Since the dot product of two vectors is an area (if your vectors have units of meters, then the dot product would be in m$^2$), I was wondering if there is a good way to visualize that area. The wedge product in 2D has an easy visualization, the directed area of the parallelogram formed by the vectors in question. For the dot product you can put an arbitrarily placed and oriented $x_1$ by $x_2$ rectangle adjacent to a $y_1$ by $y_2$ rectangle for $[x_1,y_1] \cdot [x_2, y_2]$, but that doesn't show how the area changes as your rotate or scale the vectors, or the relationship to the original vectors.
Thanks!
There is a generalized form of the Pythagorean theorem. If $\mathbf{v}$ and $\mathbf{w}$ are real vectors, then
$$ (\mathbf{v} \cdot \mathbf{w})^2 + \lVert \mathbf{v} \wedge \mathbf{w} \rVert^2 = \lVert \mathbf{v}\rVert^2 \lVert \mathbf{w}\rVert^2.$$
So you can (kind of) think of the wedge product as how much the parallelogram spanned by $\mathbf{v}$ and $\mathbf{w}$ succeeds at being a rectangle, and the dot product as the extent to which the parallelogram fails at being a rectangle. Or you could see them as legs of a "right triangle", except the legs have dimensions of area. IDK.
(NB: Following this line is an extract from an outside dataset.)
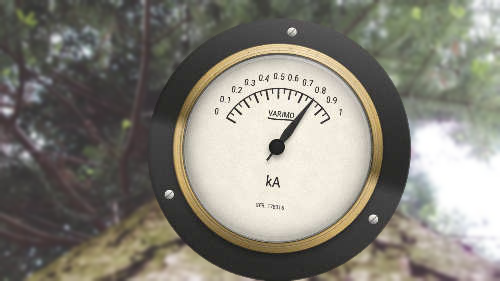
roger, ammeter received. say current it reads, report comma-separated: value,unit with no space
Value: 0.8,kA
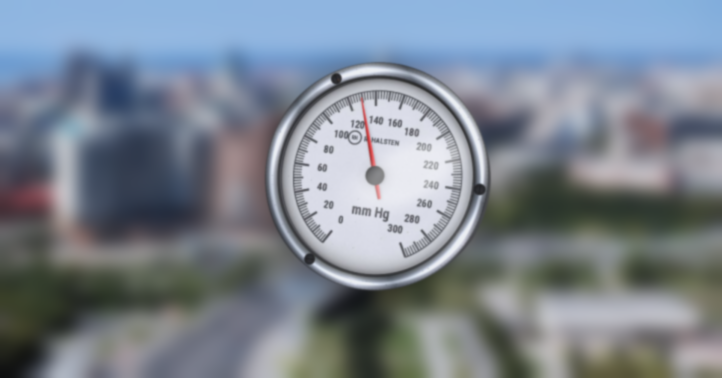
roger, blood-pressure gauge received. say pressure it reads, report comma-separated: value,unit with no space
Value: 130,mmHg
The formula generalizes further; if $\mathbf{B}$ is a blade, then
$$ \lVert \mathbf{v} ⨼ \mathbf{B} \rVert^2 + \lVert \mathbf{v} \wedge \mathbf{B} \rVert^2 = \lVert \mathbf{v}\rVert^2 \lVert \mathbf{B}\rVert^2,$$
where the ⨼ denotes the left contraction, a generalization of the dot product (as defined by Leo Dorst in "The inner products of geometric algebra").